→ Information given
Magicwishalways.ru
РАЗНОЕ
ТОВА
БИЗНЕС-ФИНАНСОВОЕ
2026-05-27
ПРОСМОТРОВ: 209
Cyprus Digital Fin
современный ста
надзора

→ Your assignment
Reproduce these lines character for character, in the same order and with the same line breaks.

→ Written answer
Magicwishalways.ru
РАЗНОЕ
ТОВА
БИЗНЕС-ФИНАНСОВОЕ
2026-05-27
ПРОСМОТРОВ: 209
Cyprus Digital Fin
современный ста
надзора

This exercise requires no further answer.